Despite all the money pouring into orbital data centers and other space-based infrastructure, "there isn't yet much thought about the space internet," co-founder Daniel Bar, a blockchain entrepreneur, told SpaceNews. Because apparently, launching stuff into space is easier than figuring out how to make it all talk to each other without a cosmic spam filter. Bar argues for "an open, protocol-oriented approach" so different stakeholders can interface rather than operating in silos - a radical concept that worked pretty well for the terrestrial internet, except for all the cat videos.

Bar and co-founder Filip Rezabek, a Technical University of Munich PhD student focused on network security, believe "space, as the next digital frontier, will evolve like the internet did: open, interoperable and based on public protocols relying on cryptographic security and strong data integrity assurances." In other words, they want space to grow up to be the internet, but hopefully with fewer data breaches and NFT scams.

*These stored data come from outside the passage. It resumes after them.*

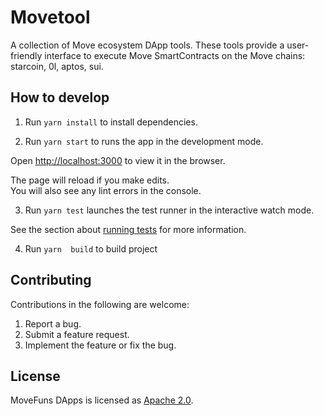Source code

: # Movetool

A collection of Move ecosystem DApp tools. These tools provide a user-friendly interface to execute Move SmartContracts on the Move chains: starcoin, 0l, aptos, sui.


## How to develop

1. Run `yarn install` to install dependencies.

2. Run `yarn start` to runs the app in the development mode.

Open [http://localhost:3000](http://localhost:3000) to view it in the browser.

The page will reload if you make edits.\
You will also see any lint errors in the console.

3. Run `yarn test` launches the test runner in the interactive watch mode.

See the section about [running tests](https://facebook.github.io/create-react-app/docs/running-tests) for more information.

4. Run `yarn  build` to build project


## Contributing

Contributions in the following are welcome:

1. Report a bug.
2. Submit a feature request.
3. Implement the feature or fix the bug.



## License

MoveFuns DApps is licensed as [Apache 2.0](./LICENSE).

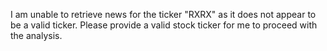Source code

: I am unable to retrieve news for the ticker "RXRX" as it does not appear to be a valid ticker. Please provide a valid stock ticker for me to proceed with the analysis.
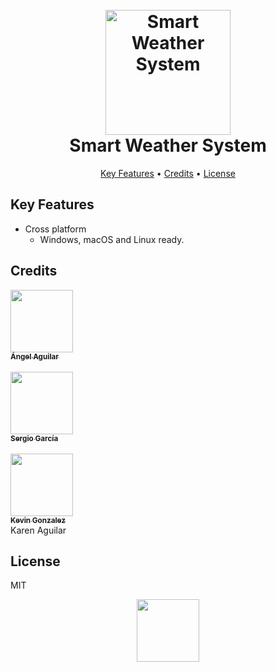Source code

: 
<h1 align="center">
  <br>
  <img src="https://www.dl.dropboxusercontent.com//s/tjvqyfmsc4f1r37/Logo_SWS_KarenVersion.png?dl=0" alt="Smart Weather System" width="200">
  <br>
    Smart Weather System
  <br>
</h1>

<p align="center">
  <a href="#key-features">Key Features</a> •
  <a href="#credits">Credits</a> •
  <a href="#license">License</a>
</p>


## Key Features

* Cross platform
  - Windows, macOS and Linux ready.

## Credits

[<img src="https://avatars0.githubusercontent.com/u/25912819?s=460&v=4" width="100px;"/><br /><sub><b>Ángel Aguilar</b></sub>](http://angelaguilar.me)<br/>   
[<img src="https://avatars2.githubusercontent.com/u/45376986?s=460&v=4" width="100px;"/><br /><sub><b>Sergio García</b></sub>](https://github.com/Checolin00p2)<br/>   
[<img src="https://avatars2.githubusercontent.com/u/50842865?s=460&v=4" width="100px;"/><br /><sub><b>Kevin Gonzalez</b></sub>](https://github.com/KevinJGMartinez)<br/>
Karen Aguilar

## License

MIT

<p align="center">
    <img src="https://www.dl.dropboxusercontent.com/s/v3yzqgly07qke1m/Logo_AA_C2_WB.png?dl=0" width="100px">
</p>

 
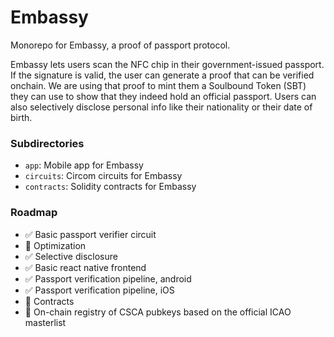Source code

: # Embassy

Monorepo for Embassy, a proof of passport protocol.

Embassy lets users scan the NFC chip in their government-issued passport.
If the signature is valid, the user can generate a proof that can be verified onchain.
We are using that proof to mint them a Soulbound Token (SBT) they can use to show that they indeed hold
an official passport.
Users can also selectively disclose personal info like their nationality or their date of birth.

### Subdirectories

- `app`: Mobile app for Embassy
- `circuits`: Circom circuits for Embassy
- `contracts`: Solidity contracts for Embassy

### Roadmap

- ✅ Basic passport verifier circuit
- 🚧 Optimization
- ✅ Selective disclosure
- ✅ Basic react native frontend
- ✅ Passport verification pipeline, android
- ✅ Passport verification pipeline, iOS
- 🚧 Contracts
- 🚧 On-chain registry of CSCA pubkeys based on the official ICAO masterlist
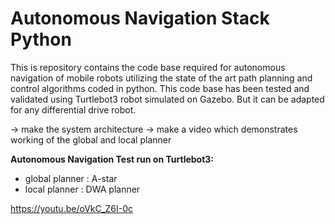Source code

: # Autonomous Navigation Stack Python

This is repository contains the code base required for autonomous navigation of mobile robots utilizing the state of the art path planning and control algorithms coded in python. This code base has been tested and validated using Turtlebot3 robot simulated on Gazebo. But it can be adapted for any differential drive robot.

-> make the system architecture
-> make a video which demonstrates working of the global and local planner

**Autonomous Navigation Test run on Turtlebot3:**
- global planner : A-star
- local planner : DWA planner 

https://youtu.be/oVkC_Z6I-0c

Space Fabric's PCBs will generate cryptographic keys to secure data "in orbit, so there is no need to trust us or the operators that run Space Fabric," Bar said. To be extra sure, they've added "redundancy of two different secure elements that are attesting against each other." Because even in space, you need a backup for your backup, and mutual suspicion is a feature, not a bug.

Use cases for Space Fabric include secure computing, communications, and provenance verification for geospatial data - basically, making sure your satellite data hasn't been tampered with by space pirates or rogue AI.

SpaceComputer is also developing Orbitport, an application programming interface (API) that acts as a secure gateway linking satellites and payloads with terrestrial compute. Rezabek says Orbitport will make interacting with ground station providers "a more seamless experience." Because nothing says seamless like adding another layer of complexity to space operations.

Since its founding in 2024, SpaceComputer has raised $10 million in pre-seed and seed funding. Advisors include University of California, Santa Barbara computer science professor Dahlia Malke and Will Heltsley, former SpaceX vice president of propulsion - presumably not for their opinions on blockchain.